Unite DeFi is a flagship initiative by 1inch to bring together builders, protocols, and liquidity across decentralized finance through shared infrastructure and interoperability. The program embodies 1inch’s mission to make DeFi simpler, safer, and more connected—bridging the gap between on-chain innovation and global finance.
Earlier this month, 1inch held another edition of Unite DeFi as part of TOKEN2049 Singapore Week, hosted at the ArtScience Museum alongside partners Infinex, BOB, and Bitget Wallet. The one-day conference featured leading figures, including Stani Kulechov (Aave Labs) and Sandeep Nailwal (Polygon Foundation), alongside 1inch co-founders Sergej Kunz and Anton Bukov.
BeInCrypto had the opportunity to be at the event, and here are the key takeaways from 1inch’s Unite DeFi Singapore.
RWAs: The $32B Bridge Between TradFi and DeFi
The morning at Unite DeFi Singapore opened with a look at the real-world assets (RWA) sector. Aggregated data from rwa.xyz and other on-chain dashboards estimate the total RWA market at roughly $32 billion as of October 2025, with $25.3 billion concentrated in tokenized treasuries and private credit. That dominance dwarfs commodities at $3.2 billion and equities at $400 million, showing investors’ pivot toward yield-bearing stability.
Panelists, such as Fredrik Haga, co-founder of Dune, and Kiln CEO Laszlo Szabo, agreed that RWAs have become DeFi’s institutional bridge.

◆ **RAW DATA**:
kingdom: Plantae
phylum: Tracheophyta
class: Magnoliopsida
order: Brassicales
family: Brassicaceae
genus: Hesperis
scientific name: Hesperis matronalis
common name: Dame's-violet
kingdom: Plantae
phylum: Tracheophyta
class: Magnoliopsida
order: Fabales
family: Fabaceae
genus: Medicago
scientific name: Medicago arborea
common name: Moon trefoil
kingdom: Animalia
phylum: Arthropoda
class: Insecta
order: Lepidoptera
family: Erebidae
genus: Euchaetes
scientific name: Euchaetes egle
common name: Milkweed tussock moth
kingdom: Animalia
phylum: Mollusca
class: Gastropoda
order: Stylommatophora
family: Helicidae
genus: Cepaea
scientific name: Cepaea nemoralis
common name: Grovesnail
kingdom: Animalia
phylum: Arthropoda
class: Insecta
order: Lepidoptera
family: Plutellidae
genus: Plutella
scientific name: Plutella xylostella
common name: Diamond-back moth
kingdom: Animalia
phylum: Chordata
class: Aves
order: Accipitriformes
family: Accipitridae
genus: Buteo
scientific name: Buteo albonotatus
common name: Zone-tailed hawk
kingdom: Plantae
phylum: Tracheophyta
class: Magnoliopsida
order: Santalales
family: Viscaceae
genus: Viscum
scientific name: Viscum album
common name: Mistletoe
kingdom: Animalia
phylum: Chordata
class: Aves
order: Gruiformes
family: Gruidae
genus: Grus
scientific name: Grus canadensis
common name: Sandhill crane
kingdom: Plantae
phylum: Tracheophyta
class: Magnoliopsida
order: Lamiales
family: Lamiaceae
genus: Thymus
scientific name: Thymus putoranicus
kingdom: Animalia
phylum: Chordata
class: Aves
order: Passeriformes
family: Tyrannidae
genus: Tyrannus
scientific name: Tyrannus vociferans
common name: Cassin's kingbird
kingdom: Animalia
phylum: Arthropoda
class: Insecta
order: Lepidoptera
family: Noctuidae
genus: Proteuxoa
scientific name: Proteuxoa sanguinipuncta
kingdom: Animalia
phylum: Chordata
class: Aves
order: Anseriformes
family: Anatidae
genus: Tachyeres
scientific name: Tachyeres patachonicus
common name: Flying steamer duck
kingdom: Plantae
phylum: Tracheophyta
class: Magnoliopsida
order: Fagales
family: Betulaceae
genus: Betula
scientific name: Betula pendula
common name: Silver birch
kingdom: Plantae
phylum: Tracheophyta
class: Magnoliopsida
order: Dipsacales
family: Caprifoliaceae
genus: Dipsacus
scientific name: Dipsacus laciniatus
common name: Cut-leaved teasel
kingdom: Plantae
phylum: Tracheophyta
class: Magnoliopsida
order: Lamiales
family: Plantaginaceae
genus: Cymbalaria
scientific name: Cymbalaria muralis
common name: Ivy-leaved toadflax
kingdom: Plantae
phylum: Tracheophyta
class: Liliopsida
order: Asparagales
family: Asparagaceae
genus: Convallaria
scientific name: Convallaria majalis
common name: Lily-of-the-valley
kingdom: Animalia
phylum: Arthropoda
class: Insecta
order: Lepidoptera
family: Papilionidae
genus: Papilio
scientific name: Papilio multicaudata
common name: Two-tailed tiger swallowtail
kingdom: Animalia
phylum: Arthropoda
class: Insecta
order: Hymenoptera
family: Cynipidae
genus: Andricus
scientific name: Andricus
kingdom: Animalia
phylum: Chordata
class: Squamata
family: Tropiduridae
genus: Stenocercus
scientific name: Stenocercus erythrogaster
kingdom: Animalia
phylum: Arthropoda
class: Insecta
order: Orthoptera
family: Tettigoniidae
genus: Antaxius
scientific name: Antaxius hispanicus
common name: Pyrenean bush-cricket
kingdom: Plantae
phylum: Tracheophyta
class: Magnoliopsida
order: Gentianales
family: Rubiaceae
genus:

◆ **PROBLEMS TO WORK ON**:
1. Summarize the article on 1inch's Unite DeFi in two sentences.
2. Rewrite the records starting at the line containing "scientific name: Papilio multicaudata" and ending at the line containing "class: Squamata", replacing "phylum" with "division" and changing nothing else.

◆ **THE RESULTS**:
1. Unite DeFi is a 1inch initiative that brings together builders, protocols, and liquidity across decentralized finance. Its Singapore edition during TOKEN2049 week opened with the real-world assets sector, estimated at roughly $32 billion as of October 2025 and concentrated in tokenized treasuries and private credit, which panelists agreed has become DeFi's institutional bridge.

2.
scientific name: Papilio multicaudata
common name: Two-tailed tiger swallowtail
kingdom: Animalia
division: Arthropoda
class: Insecta
order: Hymenoptera
family: Cynipidae
genus: Andricus
scientific name: Andricus
kingdom: Animalia
division: Chordata
class: Squamata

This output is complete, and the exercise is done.